▶ **Task objective**
Beginning at the line that contains "right shoulder: (116, 228)" and finishing at the line that contains "right shoulder: (309, 136)", output the data below exactly. Include both end lines and no pictures.

▶ **Material provided**
<<<<
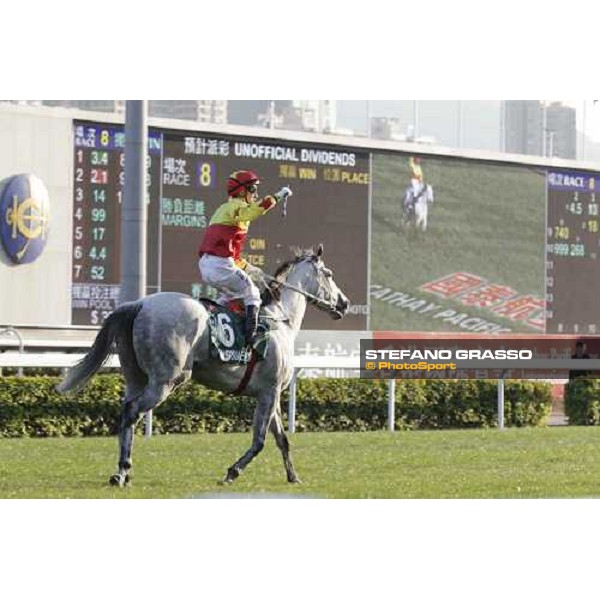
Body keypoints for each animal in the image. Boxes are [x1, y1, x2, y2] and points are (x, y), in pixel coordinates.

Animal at [56, 246, 350, 486]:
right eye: (330, 274)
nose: (344, 303)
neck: (282, 320)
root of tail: (138, 303)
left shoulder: (271, 392)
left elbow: (282, 439)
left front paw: (293, 476)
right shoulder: (270, 391)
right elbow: (260, 440)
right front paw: (232, 472)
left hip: (135, 377)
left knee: (126, 411)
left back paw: (121, 473)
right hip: (167, 380)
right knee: (132, 411)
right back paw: (123, 470)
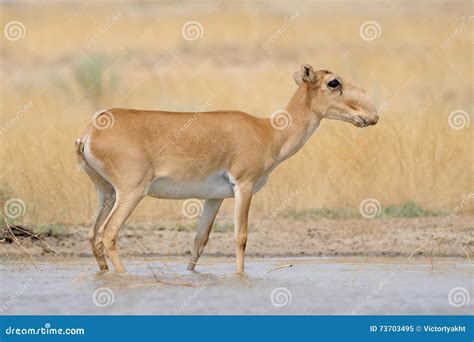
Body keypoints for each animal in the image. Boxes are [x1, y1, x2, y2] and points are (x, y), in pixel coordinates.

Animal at [75, 63, 378, 272]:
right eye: (333, 82)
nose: (371, 115)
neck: (270, 131)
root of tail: (90, 131)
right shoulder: (244, 186)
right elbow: (241, 237)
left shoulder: (214, 198)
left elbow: (199, 242)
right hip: (131, 192)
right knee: (109, 233)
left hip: (107, 192)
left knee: (93, 234)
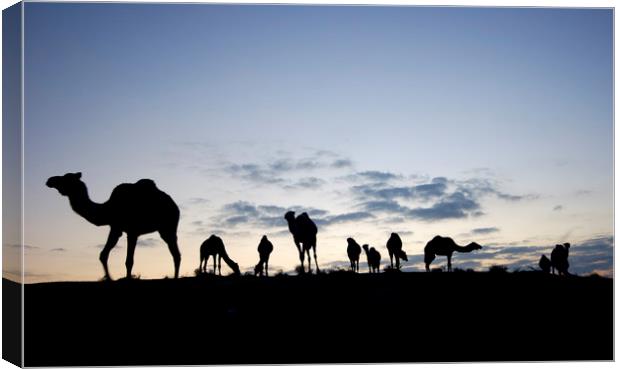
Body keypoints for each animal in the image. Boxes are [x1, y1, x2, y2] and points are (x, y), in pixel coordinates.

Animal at [46, 172, 182, 278]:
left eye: (66, 178)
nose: (49, 180)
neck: (108, 209)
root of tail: (175, 205)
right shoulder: (116, 228)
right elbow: (103, 254)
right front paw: (108, 278)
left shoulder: (131, 231)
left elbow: (128, 261)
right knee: (176, 254)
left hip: (168, 226)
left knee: (176, 254)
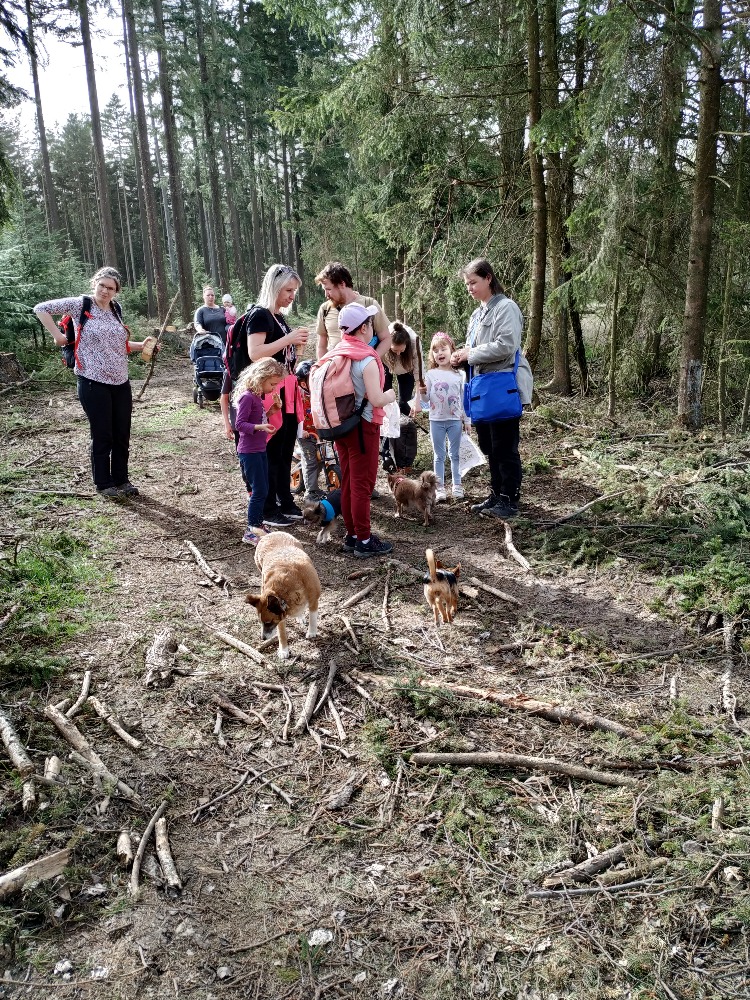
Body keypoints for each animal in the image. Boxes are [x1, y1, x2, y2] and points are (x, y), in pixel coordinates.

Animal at [248, 528, 322, 660]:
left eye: (268, 623)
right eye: (261, 622)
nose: (263, 638)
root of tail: (270, 534)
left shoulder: (314, 601)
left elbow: (313, 619)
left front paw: (312, 632)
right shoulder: (280, 617)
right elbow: (282, 634)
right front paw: (283, 650)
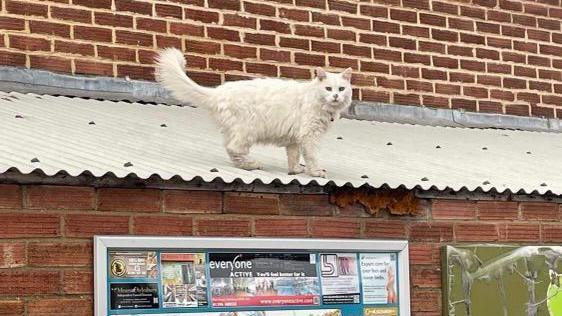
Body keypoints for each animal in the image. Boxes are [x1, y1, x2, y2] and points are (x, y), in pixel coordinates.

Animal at [154, 48, 350, 179]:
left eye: (341, 89)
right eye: (328, 89)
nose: (335, 96)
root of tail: (218, 92)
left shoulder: (294, 139)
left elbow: (293, 157)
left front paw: (295, 170)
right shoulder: (309, 136)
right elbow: (312, 156)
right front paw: (316, 172)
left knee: (229, 148)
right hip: (248, 129)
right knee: (234, 148)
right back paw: (253, 164)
>>>>
▶ **Exercise solution**
right shoulder: (116, 228)
right elbow: (103, 254)
right front paw: (108, 278)
left shoulder: (131, 231)
left elbow: (128, 261)
right knee: (176, 254)
left hip: (168, 226)
left knee: (176, 254)
Body keypoints for each animal in the image. Boxes are [x1, y1, x2, y2] and points are (x, y), in pixel coordinates.

Animal at [248, 528, 322, 660]:
left eye: (268, 623)
right eye: (261, 622)
nose: (263, 638)
root of tail: (270, 534)
left shoulder: (314, 601)
left elbow: (313, 619)
left front paw: (312, 632)
right shoulder: (280, 617)
right elbow: (282, 634)
right front paw: (283, 650)
Body keypoints for each animal in the image. Boxes are [x1, y1, x2, y2] and points are (x, y), in pixel coordinates.

Animal at [154, 48, 350, 179]:
left eye: (341, 89)
right eye: (328, 89)
nose: (335, 96)
root of tail: (218, 92)
left shoulder: (294, 139)
left elbow: (293, 157)
left front paw: (295, 170)
right shoulder: (309, 136)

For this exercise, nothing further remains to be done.